One big blocker for the case of BPF is not isolatable to a container are
CPU hardware bugs. There has been plenty of mitigation effort so that the
flexibility cannot be abused as a tool e.g. discussed in [0], but ultimately
it's a cat and mouse game and vendors are also not really transparent. So
actual reasonable discussion can be resumed once CPU vendors gets their
stuff fixed.

   [0] https://popl22.sigplan.org/details/prisc-2022-papers/11/BPF-and-Spectre-Mitigating-transient-execution-attacks

> Thinking about this some more:
> 
> Suppose the goal is to allow a workload in a container to monitor itself by attaching to a tracepoint (something in the scheduler, for example).  The workload is in the container.  The tracepoint is global.  Kernel memory is global unless something that is trusted and understands the containers is doing the reading.  And proxying BPF is a mess.

Agree that proxy is a mess for various reasons stated earlier.

> So here are a couple of possible solutions:
> 
> (a) Improve BPF maps a bit so that BPF maps work well in containers.  It should be possible to create a map and share it (the file descriptor!) between the outside and the container without running into various snags.  (IIRC my patch series was a decent step in this direction,)  Now load the BPF program and attach it to the tracepoint outside the container but have it write its gathered data to the map that's in the container.  So you end up with a daemon outside the container that gets a request like "help me monitor such-and-such by running BPF program such-and-such (where the BPF program code presumably comes from a library outside the container", and the daemon arranges for the requesting container to have access to the map it needs to get the data.

I don't think it's very practical, meaning the vast majority of applications
out there today are tightly coupled BPF code + user space application, and in
a lot of cases programs are dynamically created.

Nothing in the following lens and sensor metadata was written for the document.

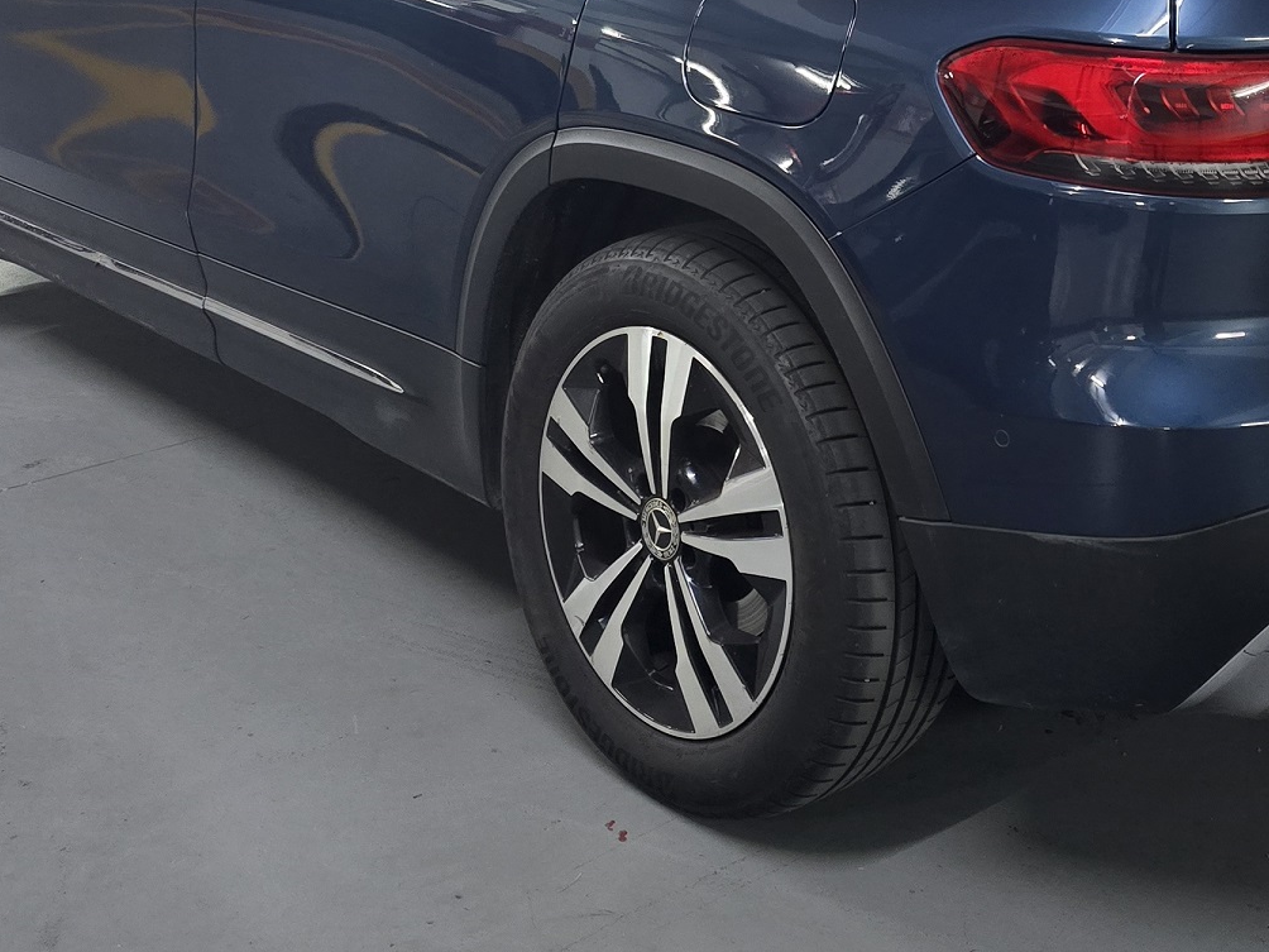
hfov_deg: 34.5
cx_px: 866
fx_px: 2016
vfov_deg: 25.1
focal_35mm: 55
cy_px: -33
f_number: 1.7
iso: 1250
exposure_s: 1/24
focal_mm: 6.3
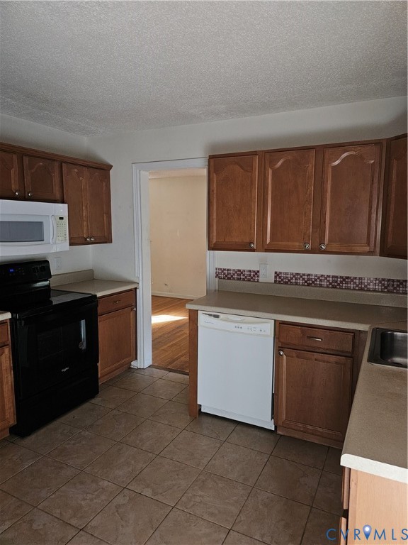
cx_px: 204
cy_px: 272
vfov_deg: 73.9
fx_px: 361
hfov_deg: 58.9
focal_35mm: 23
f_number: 1.7
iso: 100
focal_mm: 6.3
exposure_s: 1/30
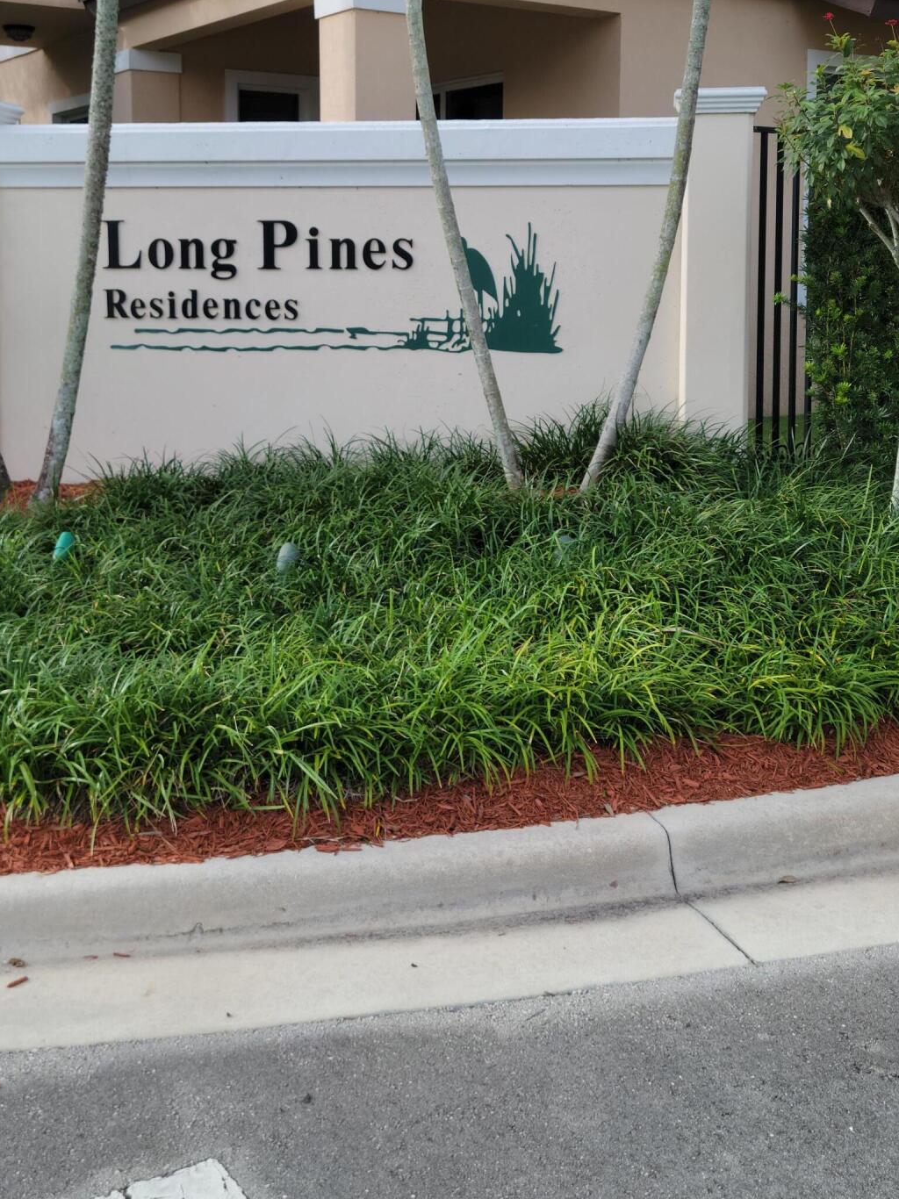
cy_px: 342
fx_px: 1420
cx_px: 434
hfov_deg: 35.1
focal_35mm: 41
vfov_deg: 44.7
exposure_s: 1/358
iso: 25
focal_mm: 5.9
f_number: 2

This would require somehow
splitting up parts of your application to run outside the container in hostns
and other parts inside the container.. for the sake of the mentioned example
it's something fairly static, but real-world applications look different and
are much more complex.

> (b) Make a way to pass a pre-approved program into a container.  So a daemon outside loads the program and does some new magic to say "make an fd that can be used to attach this particular program to this particular tracepoint" and pass that into the container.

Same as above. Programs are in most cases very tightly coupled to the application
itself. I'm not sure if the ask is to redesign/implement all the existing user
space infra.

> I think (a) is better.  In particular, if you have a workload with many containers, and they all want to monitor the same tracepoint as it relates to their container, you will get much better performance if a single BPF program does the monitoring and sends the data out to each container as needed instead of having one copy of the program per container.
> 
> For what it's worth, BPF tokens seem like they'll have the same performance problem -- without coordination, you can end up with N containers generating N hooks all targeting the same global resource, resulting in overhead that scales linearly with the number of containers.

Worst case, sure, but it's not the point. These containers which would receive
the tokens are part of your trusted compute base.. so its up to the specific
applications and their surrounding infrastructure with regards to what problem
they solve where and approved by operators/platform engs to deploy in your cluster.
I don't particularly see that there's a performance problem. Andrii specifically
mentioned /trusted unprivileged applications/.

> And, again, I'm not an XDP expert, but if you have one NIC, and you attach N XDP programs to it, and each one is inspecting packets and sending some to one particular container's AF_XDP socket, you are not going to get good performance.  You want *one* XDP program fanning the packets out to the relevant containers.
> 
> If this is hard right now, perhaps you could add new kernel mechanisms as needed to improve the situation.
> 
> --Andy
>